Sometimes when Charlotte theatre veteran Donna Scott drives past Charlotte Jr. Gym, a fitness center for tots in South End, she feels nostalgic. That's because she produced her first show under Donna Scott Productions in what was then just a simple warehouse. The building, once a home for community theatre (Barebones Theatre Company resided there regularly for a number of years in the early 2000s) is now bustling with the 3-year-old & under pre-gymnastics crowd. Scott smiles when she reminisces on the good times she had at the complex, but keeps on driving. In her 10th year producing shows, Scott has moved on to another spot nearby in South End, a neighborhood she calls home.
In 2014, after stints working with Blumenthal's McGlohon Theater and Theatre Charlotte, Scott partnered with Historic South End for a project to bring theater back to the heart of the area. This move has taken Scott to pop-up spaces, including the lobby of Charlotte Art League for her latest production of The Book Of Liz — co-written by David and Amy Sedaris — running from Aug. 6-22.
As Charlotte's arts and theatre community knows all too well, changes are inevitable. Space, resources, city growth and an ongoing urban sprawl of development being the main factors that cause a hindrance for the performing arts scene. In 2014, Carolina Actor's Studio Theatre closed its doors; the sign still lingers at its former home a few spaces down from Amelie's in Noda. C.A.S.T started out in a grungy warehouse in Plaza Midwood and later upgraded to the now empty space. Just last week, it was announced that Actor's Theatre of Charlotte, which has resided at their space on 650 East Stonewall Street in Uptown for years, will be relocating to a new spot to make room for condos and retail shops on the property.

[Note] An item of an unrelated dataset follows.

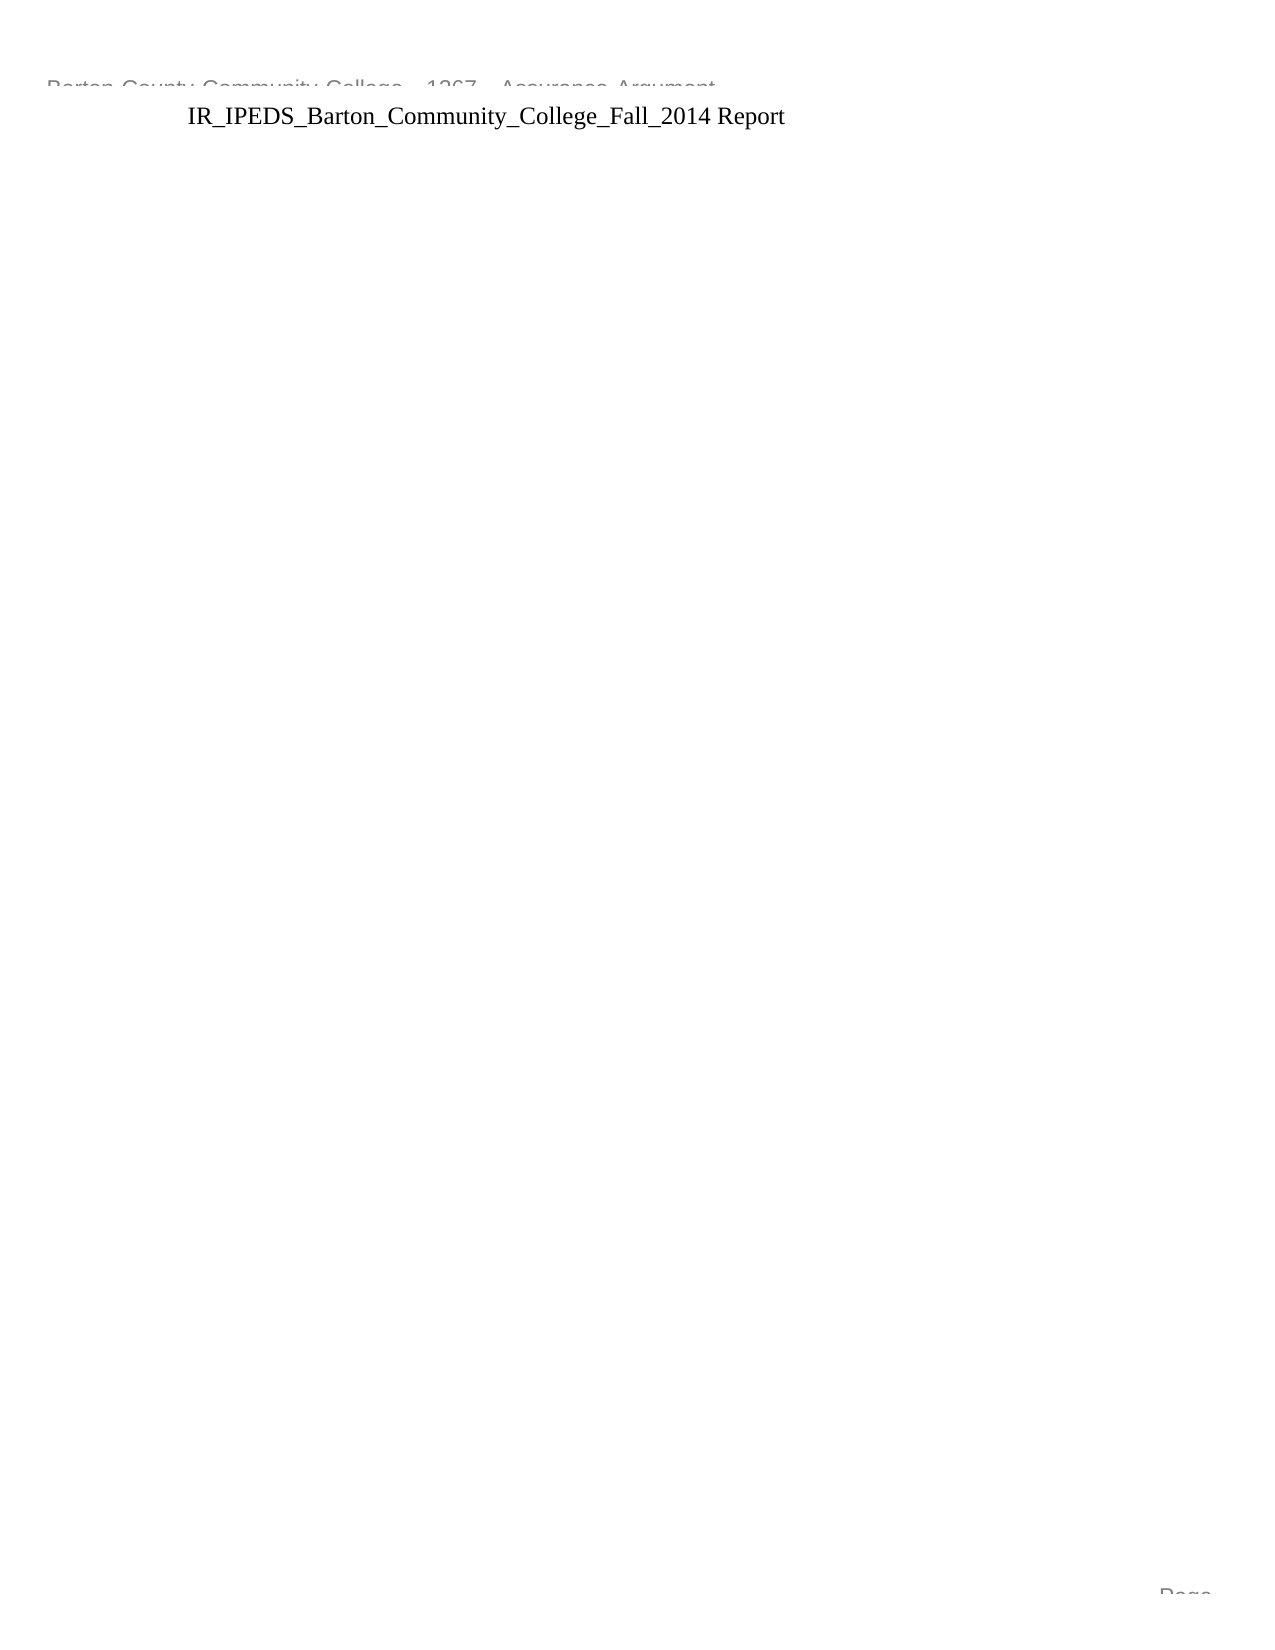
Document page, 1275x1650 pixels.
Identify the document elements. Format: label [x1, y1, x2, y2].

text [187, 102, 867, 130]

The new opportunity for Donna Scott Productions was organized by Tobe Holmes, Center City Partners' director of Historic South End. The partnership comes at a time when theatre in the artsy neighborhood was running dry.
"The reason that we're in South End is because they were game for it and they wanted to help us," Scott says. "They wanted us there. They helped us find the space and they subsidized the space for it."
DSP also received a grant from the Arts & Science Council to apply for the 2015 shows in South End, which kicked off in January with a staged reading of Carrie Ann's Kiss, written by Charlotte playwright and DSP partner Tonya Bludsworth, at the Charlotte Trolley Museum. Then, in March, DSP presented a fully staged production of Doris Baizley's Shiloh Rules at Charlotte Art League. It was first slated to go down at Charlotte Trolley Museum, but because of last minute changes had to be shuffled next door.
The plotline for The Book Of Liz revolves around Sister Elizabeth Donderstock (played by Tonya Bludsworth in this Donna Scott Productions piece), a longtime cheeseball maker in the Squeamish community (Think: Amish) who leaves her sheltered life after her place on the community's culinary turf and expectations are challenged. What prevails is to be expected: She meets some very interesting characters (played by the likes of Matt Corbett, Field Cantey, Tania Kelly and Donna Scott) and discovers a life outside of the one she's known in the simple and strict Squeamish community.
The show resonates the importance of growth, change, passion and home. To go along with the shows cheesy plot, several local businesses will be competing in a cheeseball contest on opening night.
"There seems to be a divide somewhere on the Mason-Dixon Line on whether or not you've had cheeseballs and know what they are or not. Bludsworth and I are both from the Carolinas and we had a conversation about having cheeseballs at Christmas, but Glynnis O' Donoghue [DSP partner and director for The Book Of Liz] is from Connecticut and she thought we meant cheese puffs," Scott says.
The shows writers, the Sedaris,' are originally from Raleigh, North Carolina — hence their familiarity with the Southern staple. But if you can't attend on opening night, you'll have a chance to expand your cheeseball knowledge. Scenes shed some light on cheeseballs (no tasting involved though).
The show, 90 minutes total with one intermission, also gives theater-goers the chance to explore and buy art from Charlotte Art League's gallery. During DSP's two-week run of Shiloh Rules, 17 paintings were sold, social media hits quadrupled and membership doubled for CAL.
"Charlotte Art League has benefited from an increase in sales and exposure to a segment of the Charlotte population that might not have come down," Cindy Connelly of CAL, says. "We were cautiously optimistic having not done this before. After the first week we were pleasantly surprised with the bump in sales."
Scott hopes The Book of Liz's occupation will bring similar results. For this show, the group also took advantage of the gallery's artistic hands by commissioning CAL artist Raed Al-Rawi to create a painting for the set.
"It [CAL] was not one of the places that we looked at originally but they have turned out to be the perfect partner," says Scott. "I always need to remind myself that when weird stuff happens while in production, you just need to go with it and know that something good is in the works."